Put another way, the number of replicas isn’t equal to the number of data centers.
Yet there’s a risk of downtime with separate Cassandra clusters for each region.
So they keep a single replica in another region and use quorum to route requests with an extra latency.
Besides they use Akkio for optimal data placement. It splits data into logical units with strong locality.
Imagine Akkio as a service that knows when and how to move data for low latency.
They route every user request through the global load balancer. And here’s how they find the right Cassandra cluster for a request:
The user sends a request to the app but it doesn’t know the user's Cassandra cluster
The app forwards the request to the Akkio proxy
The Akkio proxy asks the cache layer
The Akkio proxy will talk to the location database on a cache miss. It’s replicated across every region as it has a small dataset
The Akkio proxy returns the user's Cassandra cluster information to the app
The app directly accesses the right Cassandra cluster based on the response
The app caches the information for future requests
The Akkio requests take around 10 ms. So the extra latency is tolerable.
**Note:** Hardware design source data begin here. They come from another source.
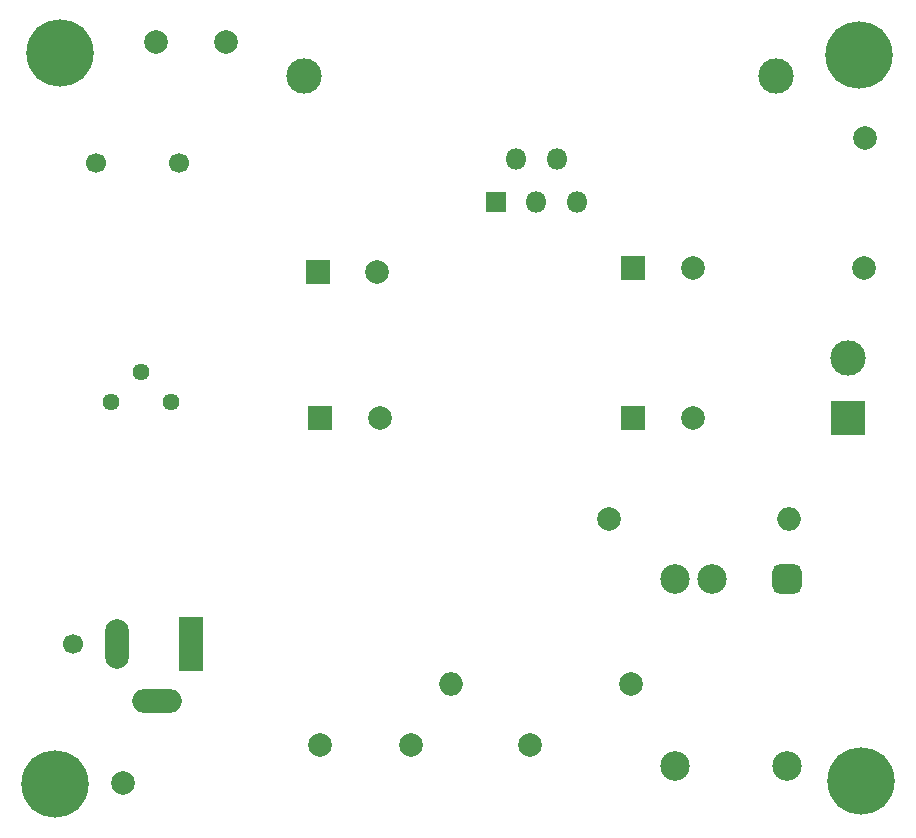
<source format=gbr>
%TF.GenerationSoftware,KiCad,Pcbnew,7.0.11-7.0.11~ubuntu22.04.1*%
%TF.CreationDate,2024-09-03T10:01:50-07:00*%
%TF.ProjectId,audio_pwr_amp_r3,61756469-6f5f-4707-9772-5f616d705f72,rev?*%
%TF.SameCoordinates,Original*%
%TF.FileFunction,Soldermask,Bot*%
%TF.FilePolarity,Negative*%
%FSLAX46Y46*%
G04 Gerber Fmt 4.6, Leading zero omitted, Abs format (unit mm)*
G04 Created by KiCad (PCBNEW 7.0.11-7.0.11~ubuntu22.04.1) date 2024-09-03 10:01:50*
%MOMM*%
%LPD*%
G01*
G04 APERTURE LIST*
G04 Aperture macros list*
%AMRoundRect*
0 Rectangle with rounded corners*
0 $1 Rounding radius*
0 $2 $3 $4 $5 $6 $7 $8 $9 X,Y pos of 4 corners*
0 Add a 4 corners polygon primitive as box body*
4,1,4,$2,$3,$4,$5,$6,$7,$8,$9,$2,$3,0*
0 Add four circle primitives for the rounded corners*
1,1,$1+$1,$2,$3*
1,1,$1+$1,$4,$5*
1,1,$1+$1,$6,$7*
1,1,$1+$1,$8,$9*
0 Add four rect primitives between the rounded corners*
20,1,$1+$1,$2,$3,$4,$5,0*
20,1,$1+$1,$4,$5,$6,$7,0*
20,1,$1+$1,$6,$7,$8,$9,0*
20,1,$1+$1,$8,$9,$2,$3,0*%
G04 Aperture macros list end*
%ADD10C,3.000000*%
%ADD11C,2.000000*%
%ADD12C,3.600000*%
%ADD13C,5.700000*%
%ADD14R,2.000000X2.000000*%
%ADD15C,1.700000*%
%ADD16R,3.000000X3.000000*%
%ADD17RoundRect,0.625000X-0.625000X0.625000X-0.625000X-0.625000X0.625000X-0.625000X0.625000X0.625000X0*%
%ADD18C,2.500000*%
%ADD19C,1.440000*%
%ADD20R,2.000000X4.600000*%
%ADD21O,2.000000X4.200000*%
%ADD22O,4.200000X2.000000*%
%ADD23O,2.000000X2.000000*%
%ADD24R,1.800000X1.800000*%
%ADD25O,1.800000X1.800000*%
G04 APERTURE END LIST*
D10*
%TO.C,HS1*%
X69413600Y-84223200D03*
X109413600Y-84223200D03*
%TD*%
D11*
%TO.C,-12Vt1*%
X78513600Y-140923200D03*
%TD*%
%TO.C,Input1*%
X56896000Y-81330800D03*
%TD*%
%TO.C,GND6*%
X88613600Y-140923200D03*
%TD*%
D12*
%TO.C,H4*%
X116484400Y-82499200D03*
D13*
X116484400Y-82499200D03*
%TD*%
D14*
%TO.C,C5*%
X70645923Y-100823200D03*
D11*
X75645923Y-100823200D03*
%TD*%
D15*
%TO.C,J1*%
X51856000Y-91592400D03*
X58856000Y-91592400D03*
%TD*%
D16*
%TO.C,J2*%
X115513600Y-113163200D03*
D10*
X115513600Y-108083200D03*
%TD*%
D17*
%TO.C,U2*%
X110350324Y-126805000D03*
D18*
X104000324Y-126805000D03*
X100830324Y-126805000D03*
X100830324Y-142695000D03*
X110350324Y-142685000D03*
%TD*%
D11*
%TO.C,GND5*%
X54113600Y-144123200D03*
%TD*%
%TO.C,OUTPUT2*%
X116840600Y-100523200D03*
%TD*%
%TO.C,+12Vt1*%
X70813600Y-140923200D03*
%TD*%
D14*
%TO.C,C1*%
X97345923Y-100533200D03*
D11*
X102345923Y-100533200D03*
%TD*%
%TO.C,GND4*%
X62839600Y-81330800D03*
%TD*%
D12*
%TO.C,H3*%
X116613600Y-143923200D03*
D13*
X116613600Y-143923200D03*
%TD*%
D19*
%TO.C,RV1*%
X58213600Y-111823200D03*
X55673600Y-109283200D03*
X53133600Y-111823200D03*
%TD*%
D11*
%TO.C,GND3*%
X116992400Y-89458800D03*
%TD*%
D14*
%TO.C,C12*%
X70845923Y-113223200D03*
D11*
X75845923Y-113223200D03*
%TD*%
D15*
%TO.C,J3*%
X49913600Y-132323200D03*
D20*
X59913600Y-132323200D03*
D21*
X53613600Y-132323200D03*
D22*
X57013600Y-137123200D03*
%TD*%
D12*
%TO.C,H1*%
X48412400Y-144221200D03*
D13*
X48412400Y-144221200D03*
%TD*%
D11*
%TO.C,FB2*%
X95288600Y-121723200D03*
D23*
X110528600Y-121723200D03*
%TD*%
D11*
%TO.C,FB1*%
X97166524Y-135718600D03*
D23*
X81926524Y-135718600D03*
%TD*%
D24*
%TO.C,U1*%
X85734000Y-94951300D03*
D25*
X87434000Y-91251300D03*
X89134000Y-94951300D03*
X90834000Y-91251300D03*
X92534000Y-94951300D03*
%TD*%
D12*
%TO.C,H2*%
X48793400Y-82321400D03*
D13*
X48793400Y-82321400D03*
%TD*%
D14*
%TO.C,C15*%
X97345923Y-113223200D03*
D11*
X102345923Y-113223200D03*
%TD*%
M02*

</source>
Also they migrate the user data if a user moves to another continent and settles down there.
And here’s how they migrate data if a user moves between continents:
The Akkio proxy knows the user's Cassandra cluster location from the generated response
They maintain a counter in the access database. It records the number of accesses from a specific region for each user
The Akkio proxy increments the access database counter with each request. They could find the exact location of the user based on the IP address
Akkio migrates user data to another Cassandra cluster if the counter exceeds a limit
Besides they store user information, friendships, and picture metadata in PostgreSQL.
Yet they get more read requests than write requests.
So they run PostgreSQL in leader-follower replication topology.
And route write requests to the leader. While read requests get routed to the follower on the same data center.